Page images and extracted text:
▼▼▼
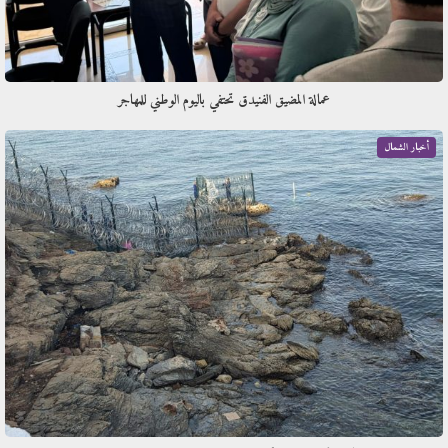
عمالة المضيق الفنيدق تحتفي باليوم الوطني للمهاجر
أخبار الشمال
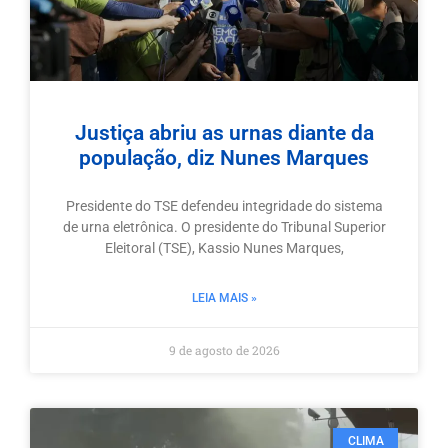
Justiça abriu as urnas diante da
população, diz Nunes Marques
Presidente do TSE defendeu integridade do sistema
de urna eletrônica. O presidente do Tribunal Superior
Eleitoral (TSE), Kassio Nunes Marques,
LEIA MAIS »
9 de agosto de 2026
CLIMA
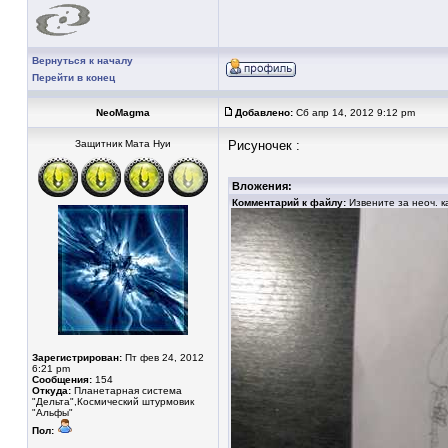
Вернуться к началу
Перейти в конец
NeoMagma
Добавлено:
Сб апр 14, 2012 9:12 pm
Защитник Мата Нуи
Рисуночек :
Вложения:
Комментарий к файлу:
Извените за неоч. к
Зарегистрирован:
Пт фев 24, 2012
6:21 pm
Сообщения:
154
Откуда:
Планетарная система
"Дельта",Космический штурмовик
"Альфы"
Пол:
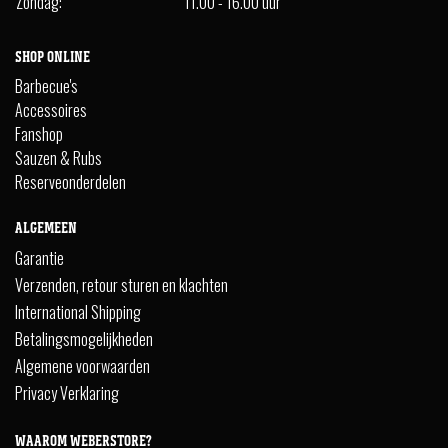
Zondag:
11.00 - 16.00 uur
SHOP ONLINE
Barbecue's
Accessoires
Fanshop
Sauzen & Rubs
Reserveonderdelen
ALGEMEEN
Garantie
Verzenden, retour sturen en klachten
International Shipping
Betalingsmogelijkheden
Algemene voorwaarden
Privacy Verklaring
WAAROM WEBERSTORE?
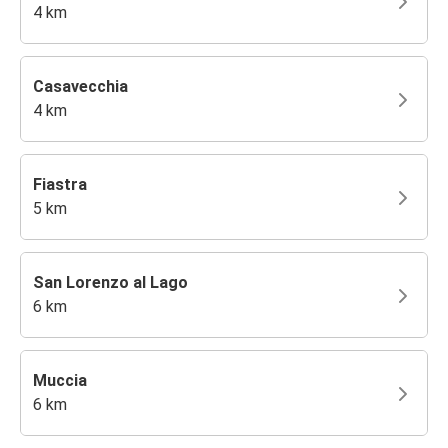
4 km
Casavecchia
4 km
Fiastra
5 km
San Lorenzo al Lago
6 km
Muccia
6 km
▲▲▲
* _Task instructions_: Output every record above verbatim, excluding images.

* _Result_:
عمالة المضيق الفنيدق تحتفي باليوم الوطني للمهاجر
أخبار الشمال
Justiça abriu as urnas diante da
população, diz Nunes Marques
Presidente do TSE defendeu integridade do sistema
de urna eletrônica. O presidente do Tribunal Superior
Eleitoral (TSE), Kassio Nunes Marques,
LEIA MAIS »
9 de agosto de 2026
CLIMA
Вернуться к началу
Перейти в конец
NeoMagma
Добавлено:
Сб апр 14, 2012 9:12 pm
Защитник Мата Нуи
Рисуночек :
Вложения:
Комментарий к файлу:
Извените за неоч. к
Зарегистрирован:
Пт фев 24, 2012
6:21 pm
Сообщения:
154
Откуда:
Планетарная система
"Дельта",Космический штурмовик
"Альфы"
Пол:
Zondag:
11.00 - 16.00 uur
SHOP ONLINE
Barbecue's
Accessoires
Fanshop
Sauzen & Rubs
Reserveonderdelen
ALGEMEEN
Garantie
Verzenden, retour sturen en klachten
International Shipping
Betalingsmogelijkheden
Algemene voorwaarden
Privacy Verklaring
WAAROM WEBERSTORE?
4 km
Casavecchia
4 km
Fiastra
5 km
San Lorenzo al Lago
6 km
Muccia
6 km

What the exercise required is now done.